Efficient decolorization and detoxification of azo dyes by a halotolerant yeast Meyerozyma guilliermondii A3 with relatively low external carbon source

Abstract

Decolorization and detoxification of azo dyes by a newly isolated halotolerant yeast was investigated in the present study. This work included isolation and identification of the halotolerant yeast, optimization of its growth and decolorization conditions, proposal of dye decolorization pathways, and analysis of the transcriptomic responses to dye and salt stress. The results showed that a halotolerant yeast which was capable of efficiently decolorizing various azo dyes under saline conditions was isolated and identified as Meyerozyma guilliermondii (strain A3). The optimal conditions for dye decolorization and yeast growth were as follows: glucose (sucrose was also suitable) ≥1.0 g/L, (NH4)2SO4 ≥ 0.2 g/L, yeast extract ≥0.04 g/L, salinity (NaCl concentration) ≤30.0 g/L, temperature 30-35 °C, pH 6.0–7.0 and rotation speed ≥160 rpm.
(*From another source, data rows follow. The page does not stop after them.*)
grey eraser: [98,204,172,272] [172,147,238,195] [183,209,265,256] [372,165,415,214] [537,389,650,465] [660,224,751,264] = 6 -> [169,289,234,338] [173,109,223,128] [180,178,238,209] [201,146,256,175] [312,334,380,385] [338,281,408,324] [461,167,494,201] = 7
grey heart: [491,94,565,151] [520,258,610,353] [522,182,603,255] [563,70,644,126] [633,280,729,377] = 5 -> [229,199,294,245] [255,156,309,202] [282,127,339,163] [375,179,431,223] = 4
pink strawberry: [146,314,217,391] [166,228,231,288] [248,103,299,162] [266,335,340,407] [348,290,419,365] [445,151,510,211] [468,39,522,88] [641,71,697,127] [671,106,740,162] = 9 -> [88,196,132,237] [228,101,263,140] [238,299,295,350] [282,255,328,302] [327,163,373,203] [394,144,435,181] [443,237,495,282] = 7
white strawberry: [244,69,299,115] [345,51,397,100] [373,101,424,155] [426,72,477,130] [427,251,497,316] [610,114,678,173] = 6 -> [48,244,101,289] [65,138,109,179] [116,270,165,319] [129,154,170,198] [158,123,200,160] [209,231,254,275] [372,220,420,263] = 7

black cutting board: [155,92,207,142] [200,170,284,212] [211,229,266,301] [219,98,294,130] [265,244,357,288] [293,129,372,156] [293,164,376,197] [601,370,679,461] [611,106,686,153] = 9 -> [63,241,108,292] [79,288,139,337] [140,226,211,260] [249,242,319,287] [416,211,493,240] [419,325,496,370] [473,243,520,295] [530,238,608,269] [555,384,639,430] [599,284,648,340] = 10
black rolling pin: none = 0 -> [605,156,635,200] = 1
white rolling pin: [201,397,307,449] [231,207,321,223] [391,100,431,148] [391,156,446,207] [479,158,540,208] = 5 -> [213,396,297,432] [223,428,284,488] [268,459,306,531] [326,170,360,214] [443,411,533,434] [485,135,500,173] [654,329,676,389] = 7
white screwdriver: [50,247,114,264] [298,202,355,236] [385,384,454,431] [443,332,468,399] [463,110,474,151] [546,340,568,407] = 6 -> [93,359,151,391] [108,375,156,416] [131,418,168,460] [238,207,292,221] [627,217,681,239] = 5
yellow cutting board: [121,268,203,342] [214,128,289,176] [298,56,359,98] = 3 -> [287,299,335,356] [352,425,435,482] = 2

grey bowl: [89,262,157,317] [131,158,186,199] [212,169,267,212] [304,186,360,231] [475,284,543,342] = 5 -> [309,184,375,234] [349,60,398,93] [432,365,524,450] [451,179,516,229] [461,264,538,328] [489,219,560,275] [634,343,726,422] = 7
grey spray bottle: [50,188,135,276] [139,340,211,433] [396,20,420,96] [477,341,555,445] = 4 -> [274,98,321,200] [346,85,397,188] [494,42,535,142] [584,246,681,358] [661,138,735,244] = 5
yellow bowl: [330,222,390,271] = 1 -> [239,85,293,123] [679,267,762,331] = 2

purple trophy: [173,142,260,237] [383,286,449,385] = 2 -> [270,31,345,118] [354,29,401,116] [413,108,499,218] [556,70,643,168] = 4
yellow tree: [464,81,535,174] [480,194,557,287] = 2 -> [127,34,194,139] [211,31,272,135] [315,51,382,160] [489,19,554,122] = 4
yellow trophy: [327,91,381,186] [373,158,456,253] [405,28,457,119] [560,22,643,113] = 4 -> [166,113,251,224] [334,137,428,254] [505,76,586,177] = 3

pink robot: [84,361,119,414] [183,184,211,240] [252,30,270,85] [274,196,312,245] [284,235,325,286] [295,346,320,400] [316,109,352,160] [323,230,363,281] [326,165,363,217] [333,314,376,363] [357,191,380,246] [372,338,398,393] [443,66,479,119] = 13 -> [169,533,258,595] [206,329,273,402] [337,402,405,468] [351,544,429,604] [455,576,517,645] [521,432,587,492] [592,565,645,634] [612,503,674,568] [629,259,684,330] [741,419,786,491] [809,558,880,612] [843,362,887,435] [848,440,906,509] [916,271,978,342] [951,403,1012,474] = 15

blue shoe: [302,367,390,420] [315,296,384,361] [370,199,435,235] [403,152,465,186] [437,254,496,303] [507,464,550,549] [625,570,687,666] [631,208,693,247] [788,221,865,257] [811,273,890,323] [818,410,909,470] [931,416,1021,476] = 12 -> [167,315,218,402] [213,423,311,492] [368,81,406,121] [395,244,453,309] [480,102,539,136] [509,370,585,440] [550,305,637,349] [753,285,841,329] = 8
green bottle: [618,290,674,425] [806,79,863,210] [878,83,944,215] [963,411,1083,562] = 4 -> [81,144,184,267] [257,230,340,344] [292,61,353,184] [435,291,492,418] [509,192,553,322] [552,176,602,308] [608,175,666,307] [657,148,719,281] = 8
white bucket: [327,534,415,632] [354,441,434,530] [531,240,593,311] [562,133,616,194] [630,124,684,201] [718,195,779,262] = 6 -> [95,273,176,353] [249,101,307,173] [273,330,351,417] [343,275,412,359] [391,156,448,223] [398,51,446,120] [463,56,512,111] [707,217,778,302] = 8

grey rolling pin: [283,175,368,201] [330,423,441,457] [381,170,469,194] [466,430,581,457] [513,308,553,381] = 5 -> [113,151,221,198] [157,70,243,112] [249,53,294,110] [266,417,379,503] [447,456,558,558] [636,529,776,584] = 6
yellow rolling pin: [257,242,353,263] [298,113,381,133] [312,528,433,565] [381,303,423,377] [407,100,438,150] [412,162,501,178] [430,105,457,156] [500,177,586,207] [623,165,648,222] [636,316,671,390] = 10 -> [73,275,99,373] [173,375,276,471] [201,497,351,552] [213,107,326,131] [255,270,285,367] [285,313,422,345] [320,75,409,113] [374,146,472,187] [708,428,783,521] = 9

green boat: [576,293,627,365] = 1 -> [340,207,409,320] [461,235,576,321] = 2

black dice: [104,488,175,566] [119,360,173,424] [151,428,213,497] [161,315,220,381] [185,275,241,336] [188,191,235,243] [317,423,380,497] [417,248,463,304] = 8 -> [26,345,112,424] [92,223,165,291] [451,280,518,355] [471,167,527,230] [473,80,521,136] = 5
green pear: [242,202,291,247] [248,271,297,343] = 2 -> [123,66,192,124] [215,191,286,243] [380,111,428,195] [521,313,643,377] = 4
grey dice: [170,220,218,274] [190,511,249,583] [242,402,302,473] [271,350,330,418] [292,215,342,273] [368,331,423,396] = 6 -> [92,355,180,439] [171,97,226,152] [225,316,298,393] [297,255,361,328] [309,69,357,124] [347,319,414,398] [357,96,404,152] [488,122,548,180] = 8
The target dye Acid Red B (ARB) was significantly detoxified by the yeast A3 intracellularly through the processes including cleavage of azo bonds, ortho-hydroxylation (monooxygenation pathway), oxidative desulfurization/deaminization, ring opening of substituted naphthalene, and TCA cycle. Genes encoding oxidoreductases and sugar transporters were universally up-regulated under dye stress, and those encoding cell wall regulators were also up-regulated under salt stress. Meanwhile, genes encoding oxidoreductases and sugar transporters were universally down-regulated under salt stress.